Em fala a jornalistas, Wellington Cézar declara que não haverá espetacularização das investigações no contexto eleitoral
O ministro da Justiça e Segurança Pública, Wellington César Lima e Silva, disse nesta 5ª feira (16.abr.2026) que o governo Luiz Inácio Lula da Silva (PT) não vai “espetacularizar” ou se “omitir” diante das investigações sobre possíveis fraudes envolvendo o Banco Master.
Pela 1ª vez desde o início das investigações, o Ministério da Justiça prestou esclarecimentos sobre a 4ª fase da Compliance Zero, que culminou na prisão preventiva do ex-presidente do Banco de Brasília, Paulo Henrique Costa, por negociar propinas com o fundador do Master, Daniel Vorcaro.
No entanto, o governo forneceu poucas informações sobre o episódio. O diretor-executivo da Polícia Federal, William Murad, disse que o “grosso” da operação estava sob sigilo. O levantamento se deu somente sobre algumas partes da ação da PF, segundo ele.
Questionado sobre as razões para a declaração a jornalistas, diante da queda de popularidade do governo Lula, o ministro disse que a assessoria de comunicação teve sensibilidade para tentar esclarecer os questionamentos da imprensa e que não haverá “espetacularização” do caso.
O secretário nacional de Segurança Pública, Chico Lucas, reforçou argumentos que costumavam ser trazidos pelo então ministro da Fazenda, Fernando Haddad (PT), hoje pré-candidato ao governo de São Paulo. Disse que a intenção do governo é “atacar o andar de cima” do crime organizado.

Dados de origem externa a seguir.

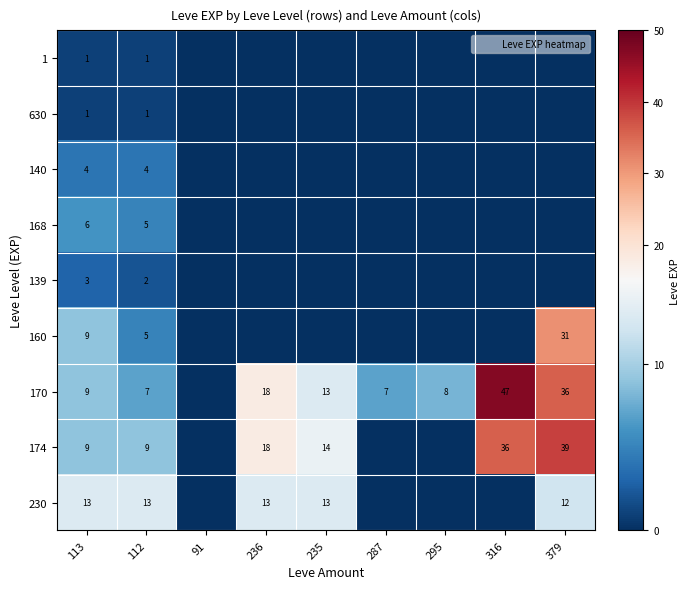

What is the total value across all series at 235?

40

Segundo Lucas, desde a operação Carbono Oculto, que investiga esquema de sonegação fiscal e lavagem de dinheiro que movimentou bilhões de reais e aponta ligações com o PCC (Primeiro Comando da Capital), a estratégia é realizar uma “asfixia financeira”.
Ainda de acordo com o secretário, o governo Lula tem uma “preocupação muito grande em respeitar a institucionalidade” e a autonomia da Polícia Federal. “Não adianta enfrentarmos a violência só das comunidades com tiro. Precisamos ter inteligência e integração”, declarou.
ENTENDA
O ministro André Mendonça, do Supremo Tribunal Federal, autorizou a prisão de Paulo Henrique Costa e Daniel Monteiro, sob a suspeita de negociarem R$ 146 milhões em propina pagos por Daniel Vorcaro, fundador do Master. Segundo a PF, Henrique Costa autorizou o pagamento de R$ 12 bilhões em créditos podres do Master. Leia a íntegra (PDF – 301 kB) da decisão.
Segundo os investigadores, foram identificados 6 imóveis de luxo como forma de pagamento das propinas, chegando ao repasse de R$ 74 milhões.
Contudo, a PF disse que Vorcaro não concretizou os pagamentos na totalidade porque teve ciência de um procedimento investigatório sigiloso do Ministério Público Federal, em abril de 2025, para apurar o pagamento de propina a Paulo Henrique.
As apurações indicam que, ao tomar ciência das investigações, Vorcaro ordenou que Daniel Monteiro “travasse tudo”, bloqueando os pagamentos e a formalização do registro das transações.
Os policiais afirmam que foi Felipe Mourão, o “Sicário”, apontado como integrante do núcleo de inteligência do Master, quem encaminhou as peças sigilosas para Vorcaro em 24 de junho.